Pipeline Steps#

BaseStep#

class densitree.steps.base.BaseStep[source]#

Bases: ABC

Abstract base for all SPADE pipeline steps.

Each step receives the shared pipeline context as keyword arguments and returns a dict of new keys to merge into that context.

abstractmethod run(data: ndarray, **ctx) dict[source]#

Run this step.

Parameters:
  • data – The (possibly transformed) input array, shape (n_cells, n_features).

  • **ctx – Accumulated outputs from previous steps.

Returns:

dict – New context keys produced by this step.

DensityEstimator#

class densitree.steps.density.DensityEstimator(knn: int = 5, eps: float = 1e-08)[source]#

Bases: BaseStep

Estimate local density for each cell using k-NN.

Density is defined as 1 / (distance to k-th nearest neighbor + eps), so cells in dense regions get high density values.

run(data: ndarray, **ctx) dict[source]#

Run this step.

Parameters:
  • data – The (possibly transformed) input array, shape (n_cells, n_features).

  • **ctx – Accumulated outputs from previous steps.

Returns:

dict – New context keys produced by this step.

DownsampleStep#

class densitree.steps.downsample.DownsampleStep(downsample_target: float = 0.05, random_state: int | None = None)[source]#

Bases: BaseStep

Density-normalized downsampling.

Cells in dense regions are sampled with lower probability so that rare populations (low density) are preserved after downsampling.

Inclusion probability for cell i: p_i = min(1, target_count * w_i / sum(w)) where w_i = 1 / density_i.

run(data: ndarray, *, density: ndarray, **ctx) dict[source]#

Run this step.

Parameters:
  • data – The (possibly transformed) input array, shape (n_cells, n_features).

  • **ctx – Accumulated outputs from previous steps.

Returns:

dict – New context keys produced by this step.

ClusterStep#

class densitree.steps.cluster.ClusterStep(n_clusters: int = 50, n_micro: int | None = None, linkage: str = 'average')[source]#

Bases: BaseStep

Two-stage clustering on the downsampled cell set.

Stage 1: Overcluster into n_micro microclusters using MiniBatchKMeans (fast, sees all downsampled cells, captures fine structure).

Stage 2: Merge microclusters into n_clusters metaclusters using agglomerative clustering on the microcluster centroids.

This approach produces much better cluster boundaries than single-stage agglomerative clustering because MiniBatchKMeans scales linearly and produces stable microclusters, agglomerative merging on centroids is fast, and upsampling to fine-grained microcluster centroids dramatically improves cell assignment accuracy.

Returns micro-level and meta-level labels plus centroids for both.

run(data: ndarray, *, X_down: ndarray, **ctx) dict[source]#

Run this step.

Parameters:
  • data – The (possibly transformed) input array, shape (n_cells, n_features).

  • **ctx – Accumulated outputs from previous steps.

Returns:

dict – New context keys produced by this step.

UpsampleStep#

class densitree.steps.upsample.UpsampleStep[source]#

Bases: BaseStep

Assign every original cell to its nearest cluster.

Uses microcluster centroids (fine-grained) for assignment, then maps each microcluster to its metacluster. This is far more accurate than assigning to the few metacluster centroids directly, because microclusters capture local structure that coarse centroids miss.

run(data: ndarray, *, centroids: ndarray, micro_centroids: ndarray | None = None, micro_to_meta: ndarray | None = None, down_idx: ndarray, cluster_labels_down: ndarray, **ctx) dict[source]#

Run this step.

Parameters:
  • data – The (possibly transformed) input array, shape (n_cells, n_features).
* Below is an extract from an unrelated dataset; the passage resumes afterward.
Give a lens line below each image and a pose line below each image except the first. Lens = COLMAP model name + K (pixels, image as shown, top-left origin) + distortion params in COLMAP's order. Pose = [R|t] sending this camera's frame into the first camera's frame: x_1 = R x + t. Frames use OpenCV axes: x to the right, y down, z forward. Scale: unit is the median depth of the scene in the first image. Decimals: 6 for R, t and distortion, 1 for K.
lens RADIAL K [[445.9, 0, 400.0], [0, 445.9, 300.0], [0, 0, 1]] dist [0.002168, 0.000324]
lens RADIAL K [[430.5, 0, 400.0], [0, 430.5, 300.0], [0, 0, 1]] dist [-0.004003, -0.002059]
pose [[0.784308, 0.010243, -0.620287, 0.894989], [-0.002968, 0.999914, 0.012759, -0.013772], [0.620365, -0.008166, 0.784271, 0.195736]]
  • **ctx – Accumulated outputs from previous steps.

Returns:

dict – New context keys produced by this step.

MSTBuilder#

class densitree.steps.mst.MSTBuilder[source]#

Bases: BaseStep

Build a minimum spanning tree connecting cluster centroids.
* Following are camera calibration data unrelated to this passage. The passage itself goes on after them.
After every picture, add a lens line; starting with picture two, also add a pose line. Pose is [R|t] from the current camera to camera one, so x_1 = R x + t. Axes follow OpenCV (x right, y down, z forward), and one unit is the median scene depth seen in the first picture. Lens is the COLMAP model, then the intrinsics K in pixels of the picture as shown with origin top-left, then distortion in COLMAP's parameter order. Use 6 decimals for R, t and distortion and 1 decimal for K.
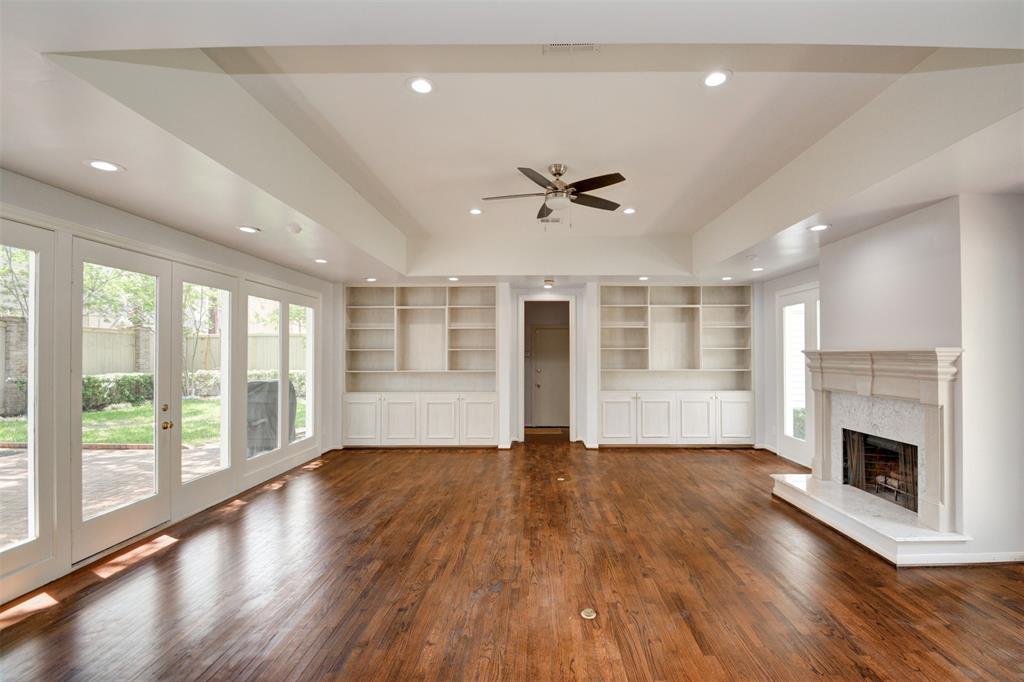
lens RADIAL K [[444.1, 0, 533.6], [0, 444.1, 353.5], [0, 0, 1]] dist [-0.000311, -0.000011]
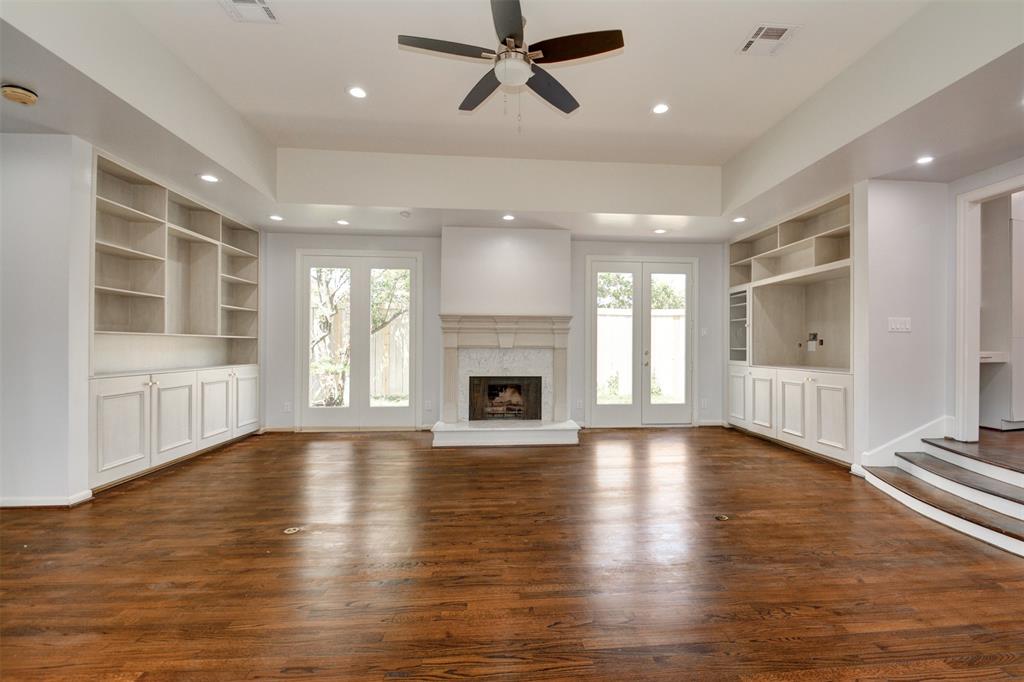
lens RADIAL K [[454.8, 0, 525.8], [0, 454.8, 342.4], [0, 0, 1]] dist [0.003595, -0.010796]
pose [[-0.088398, 0.010521, 0.996030, -0.607324], [-0.004721, 0.999929, -0.010981, 0.086446], [-0.996074, -0.005673, -0.088342, 0.963201]]
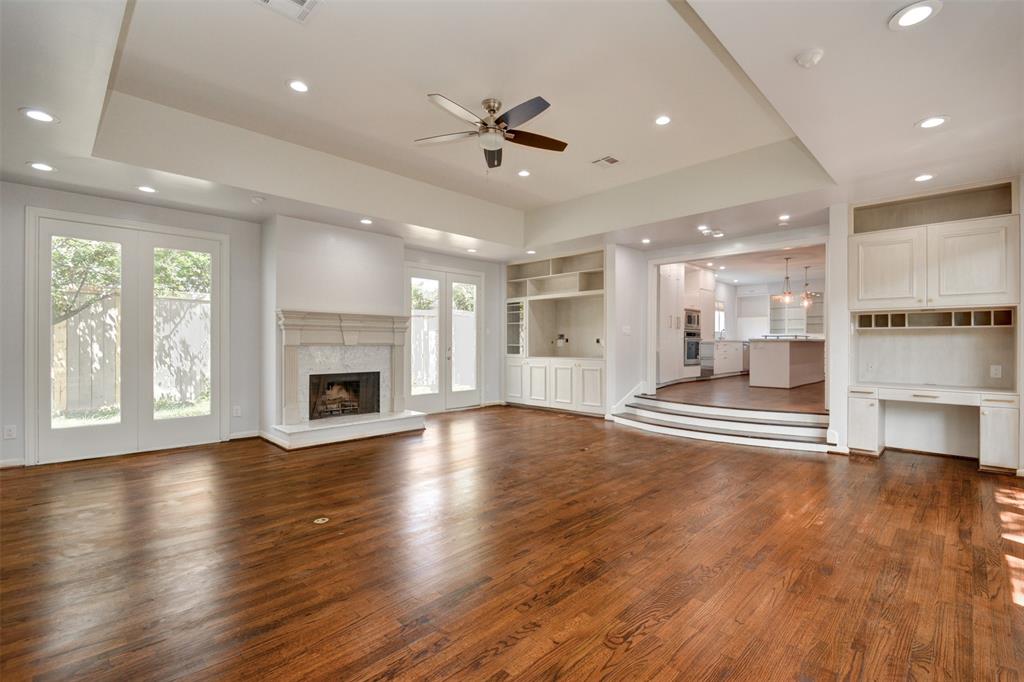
lens RADIAL K [[454.8, 0, 539.9], [0, 454.8, 345.1], [0, 0, 1]] dist [0.003595, -0.010796]
pose [[-0.730294, -0.000638, 0.683133, -0.630894], [-0.000130, 1.000000, 0.000795, 0.086186], [-0.683133, 0.000492, -0.730293, 1.518102]]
Each node in the resulting networkx.Graph represents one cluster. Node attributes: - size: number of cells assigned to that cluster - median: per-feature median of cells in that cluster (ndarray)

Edge weights are Euclidean distances between centroids.

run(data: ndarray, *, centroids: ndarray, labels_: ndarray, **ctx) dict[source]#

Run this step.

Parameters:
  • data – The (possibly transformed) input array, shape (n_cells, n_features).

  • **ctx – Accumulated outputs from previous steps.

Returns:

dict – New context keys produced by this step.